Процитируйте, пожалуйста, без изменений тот фрагмент исходного текста, который открывается словами «Он идет за новой» и завершается словами «шло к развязке.».

Исходный текст –
⁂
Почему, собственно? Кирсанов мог учить только версификации и эгоизму. Этому и без него научился Вознесенский.
– Дотянуть как-нибудь до десяти вечера. А там домой, спать.
Он идет за новой рюмкой.
Так почти каждый вечер.
Слегка оживившись, читает мне куски из поэмы о дельфинах. Я быстро напиваюсь. Глупею. И в тумане отправляюсь домой на такси».
Поэма «Дельфиниада» действительно получилась хорошей. Но кто это тогда мог понять?
Дело шло к развязке.
«Летом семьдесят второго года, – рассказывала Анна Масс, – мы с Ириной Радунской пришли к Кирсанову на дачу, расположенную в конце Южной аллеи. Нам с ней поручили собирать с пайщиков деньги на ремонт водокачки. Идти мне не хотелось, но как раз недавно меня избрали членом правления кооператива, и надо было доказать, что я достойна этой высокой чести.
⁂
[Сохранённые записи данных]

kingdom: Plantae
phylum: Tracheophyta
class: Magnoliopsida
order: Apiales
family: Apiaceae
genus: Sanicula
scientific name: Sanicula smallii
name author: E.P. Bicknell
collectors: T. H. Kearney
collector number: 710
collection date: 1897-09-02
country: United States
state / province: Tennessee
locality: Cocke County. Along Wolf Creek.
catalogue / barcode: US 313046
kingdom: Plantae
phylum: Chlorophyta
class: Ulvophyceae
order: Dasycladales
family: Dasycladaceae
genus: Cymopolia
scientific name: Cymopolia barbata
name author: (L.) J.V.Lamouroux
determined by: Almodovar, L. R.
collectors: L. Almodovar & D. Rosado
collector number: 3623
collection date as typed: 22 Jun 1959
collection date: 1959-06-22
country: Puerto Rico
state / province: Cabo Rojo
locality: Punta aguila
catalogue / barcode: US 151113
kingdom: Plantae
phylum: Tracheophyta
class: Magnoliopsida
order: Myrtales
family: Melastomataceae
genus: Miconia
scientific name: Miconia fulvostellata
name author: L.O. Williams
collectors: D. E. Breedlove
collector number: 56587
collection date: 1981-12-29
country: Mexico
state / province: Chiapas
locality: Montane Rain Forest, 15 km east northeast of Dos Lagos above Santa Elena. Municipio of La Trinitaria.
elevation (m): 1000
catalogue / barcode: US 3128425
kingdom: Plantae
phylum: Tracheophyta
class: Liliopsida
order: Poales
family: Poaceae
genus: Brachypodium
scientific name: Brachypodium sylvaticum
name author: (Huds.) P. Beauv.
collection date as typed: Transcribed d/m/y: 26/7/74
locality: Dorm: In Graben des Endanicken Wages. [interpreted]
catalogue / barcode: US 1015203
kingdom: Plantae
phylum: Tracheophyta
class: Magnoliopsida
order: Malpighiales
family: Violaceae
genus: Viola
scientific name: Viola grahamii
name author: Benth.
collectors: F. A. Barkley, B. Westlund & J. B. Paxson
⁂
Результат упражнения –
Он идет за новой рюмкой.
Так почти каждый вечер.
Слегка оживившись, читает мне куски из поэмы о дельфинах. Я быстро напиваюсь. Глупею. И в тумане отправляюсь домой на такси».
Поэма «Дельфиниада» действительно получилась хорошей. Но кто это тогда мог понять?
Дело шло к развязке.